A Family Crisis in Pittsburgh
Fences
McCarter Theater
91 University Place
Princeton, N.J.
Troy Maxson is nearly fifty years old and looking back on a mostly wasted life. He spent fifteen years in prison for murder, starred on a Negro baseball league team that went out of business, worked as a sanitation truck driver with not much of a future and seemed to injure members of his family at every turn.
Troy is trying to straighten his life out in 1957 as integration is slowly sweeping through the baseball leagues he played in and his hometown at the same time. Oh, the steps forward are small ones, but Troy does become the first black truck driver in his city, the major leagues feature several dozen black ballplayers and life for African Americans in the Hill District of Pittsburgh is a little better.
Now, though, Troy is suffering because his multi-talented teenaged son, with whom he has had a difficult relationship, has a chance to earn a football scholarship at a college and Troy’s extra-marital girlfriend is demanding more of his time.

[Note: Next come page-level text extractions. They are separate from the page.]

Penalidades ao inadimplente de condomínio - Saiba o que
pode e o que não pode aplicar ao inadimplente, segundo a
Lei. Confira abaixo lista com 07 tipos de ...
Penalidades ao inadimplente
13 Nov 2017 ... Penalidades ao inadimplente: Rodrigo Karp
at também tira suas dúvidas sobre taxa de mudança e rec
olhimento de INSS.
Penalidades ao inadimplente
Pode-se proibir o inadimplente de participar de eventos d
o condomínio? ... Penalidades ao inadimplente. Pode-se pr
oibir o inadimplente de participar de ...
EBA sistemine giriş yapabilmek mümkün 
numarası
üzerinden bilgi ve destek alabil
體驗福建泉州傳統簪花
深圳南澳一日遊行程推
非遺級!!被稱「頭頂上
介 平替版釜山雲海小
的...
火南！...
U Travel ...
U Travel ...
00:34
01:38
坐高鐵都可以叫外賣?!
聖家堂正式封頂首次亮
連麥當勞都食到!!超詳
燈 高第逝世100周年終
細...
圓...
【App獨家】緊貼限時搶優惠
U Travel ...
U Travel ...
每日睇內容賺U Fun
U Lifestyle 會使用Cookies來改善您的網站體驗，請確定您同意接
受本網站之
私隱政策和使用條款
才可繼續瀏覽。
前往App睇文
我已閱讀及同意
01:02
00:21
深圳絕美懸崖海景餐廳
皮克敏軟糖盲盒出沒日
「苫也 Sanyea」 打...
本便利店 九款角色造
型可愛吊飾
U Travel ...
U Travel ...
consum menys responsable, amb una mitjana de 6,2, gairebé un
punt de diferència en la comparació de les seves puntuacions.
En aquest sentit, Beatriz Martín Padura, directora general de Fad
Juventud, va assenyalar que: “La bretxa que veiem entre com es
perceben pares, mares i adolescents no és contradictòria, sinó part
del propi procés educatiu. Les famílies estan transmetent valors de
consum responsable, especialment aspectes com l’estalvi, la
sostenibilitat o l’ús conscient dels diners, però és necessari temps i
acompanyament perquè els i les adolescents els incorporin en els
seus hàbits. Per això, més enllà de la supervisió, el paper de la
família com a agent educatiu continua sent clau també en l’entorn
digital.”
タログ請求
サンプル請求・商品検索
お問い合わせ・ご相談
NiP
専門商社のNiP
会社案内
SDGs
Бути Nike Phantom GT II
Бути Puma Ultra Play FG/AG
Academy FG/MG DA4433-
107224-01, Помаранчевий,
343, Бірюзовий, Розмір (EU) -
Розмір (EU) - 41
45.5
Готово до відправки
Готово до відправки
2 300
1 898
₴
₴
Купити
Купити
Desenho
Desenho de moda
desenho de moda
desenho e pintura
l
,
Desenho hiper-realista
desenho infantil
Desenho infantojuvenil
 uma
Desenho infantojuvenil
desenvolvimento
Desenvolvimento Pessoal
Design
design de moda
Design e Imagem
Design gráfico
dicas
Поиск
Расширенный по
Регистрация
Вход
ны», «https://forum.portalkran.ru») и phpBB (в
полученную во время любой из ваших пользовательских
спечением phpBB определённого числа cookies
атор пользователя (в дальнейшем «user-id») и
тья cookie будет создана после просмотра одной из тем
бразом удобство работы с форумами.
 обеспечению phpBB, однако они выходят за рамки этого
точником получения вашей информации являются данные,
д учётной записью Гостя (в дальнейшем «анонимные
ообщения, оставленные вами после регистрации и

He has to decide, too, if he should sign his loud, unfocused, mentally challenged brother into an institution.
Everything unravels in a sterling revival of Fences, August Wilson’s 1987 prize winning play, one of ten plays he wrote on African American life in the United States, that just opened at the McCarter Theater.
Troy spends a lot of time hitting a baseball that hangs from a tree in his front yard and talking about the good old days of his glamorous younger years in the Negro League. He acknowledges, thlugh, that his baseball career led to nothing and is jealous that son Cory has considerable skills in football and might go to a famous college because of them. He keeps telling Cory that he has strikes against him, but they are for no good reasons. He sees his best self in Cory, but Cory does not see that. His son sees Troy as a bully and a man who hovers over him, creeping inside his skin. His father’s shadow is suffocating him. He wants to get away not just to play football, but to be free of his dad.
Troy stumbles through the story, making one bad decision after another until his family is on the brink of collapse. His friend, Jim Bono, a friend, knows it and continually tries to offer him good advice, but Troy ignores him. Troy keeps showing a good side that is quickly undermined by a bad side.
Fences is the story of the relationships between members of a black family in Pittsburgh in1957 but it could have been a white family in any city or village in America and the problems the people in the play faced are the same problems we all face today. Fences is a universal and timeless story full of love and emotion, tension and drama. There is a point where Troy defies God with his old baseball bat, certain that in any battle with the Lord he will win. You just shake your head from side to side watching him. Then you remember how defeated he is and how much he needs a victory of some kind, any kind, in his tattered life.
The play’s director, Phylicia Rashad, has added a nice feminine touch to the father/son drama by highlighting the role of Troy’s wife Rose, badly hurt by his affair but determined, no matter what the damage, to keep the family together. Under Rashad’s directorship, she emerges not as an abused woman, but as a strong and powerful woman who is better than the life and the husband she was dealt.
Director Rashad gets wonderful performances by everybody in the cast, especially the powerful and haunted Esau Pritchett as Troy and Portia as Rose. Others who do fine work are Phil McGlaston as Jim Bono, Jared McNeil as friend Lyons, Alvarez Reid as brother Gabe, Chris Myers as Cory and Taylor Dior as the lovable kid Raynell.
The tragedy of Fences is that beyond a few references to the Negro Leagues, and the integration of the major leagues, there is not much history discussed and in 1957 there was a lot of it. President Eisenhower ordered federal troops to Little Rock, Arkansas, to help integrate the public schools there. The Civil Rights Act of 1957 was passed creating a Civil Rights Commission and authorizing the Justice Department to investigate racially motivated crimes. A Civil Rights prayer vigil attracted 30,000 people to Washington, D.C. In the previous year, the Montgomery, Alabama bus boycott was a great success; black churches were bombed in the South. The Soviets launched the first space satellite, Sputnik, kicking off the space race with the United States. Israel withdrew from the Sinai Peninsula, the British tested a hydrogen bomb and the U.S. conducted its first underground nuclear test. None of those events were touched upon in the play and if they were, that history could have been a marvelous backdrop to Fences and made the story even more poignant than it is. It is just not credible that a black family in 1957 did not talk about the forced integration of schools in Little Rock, and at great length.
Although it is fine play, Fences is an historical play without much history.
PRODUCTION: Produced by the McCarter Theater and the Long Wharf Theater, Scenic Design: John Iacovelli, Costumes: Esosa, Lighting: Xavier Pierce, Sound: John Gromada. The play is directed by Phylicia Rashad. Runs until February 16.